# [DATA SUPPLIED]
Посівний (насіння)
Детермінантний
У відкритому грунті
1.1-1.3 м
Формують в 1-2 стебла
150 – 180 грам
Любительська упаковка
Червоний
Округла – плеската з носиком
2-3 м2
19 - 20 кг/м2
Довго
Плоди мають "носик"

# [PROBLEM TO WORK ON]
Whatever appears in the listing should be copied exactly and completely.

# [REPLY TO THE EXERCISE]
Посівний (насіння)
Детермінантний
У відкритому грунті
1.1-1.3 м
Формують в 1-2 стебла
150 – 180 грам
Любительська упаковка
Червоний
Округла – плеската з носиком
2-3 м2
19 - 20 кг/м2
Довго
Плоди мають "носик"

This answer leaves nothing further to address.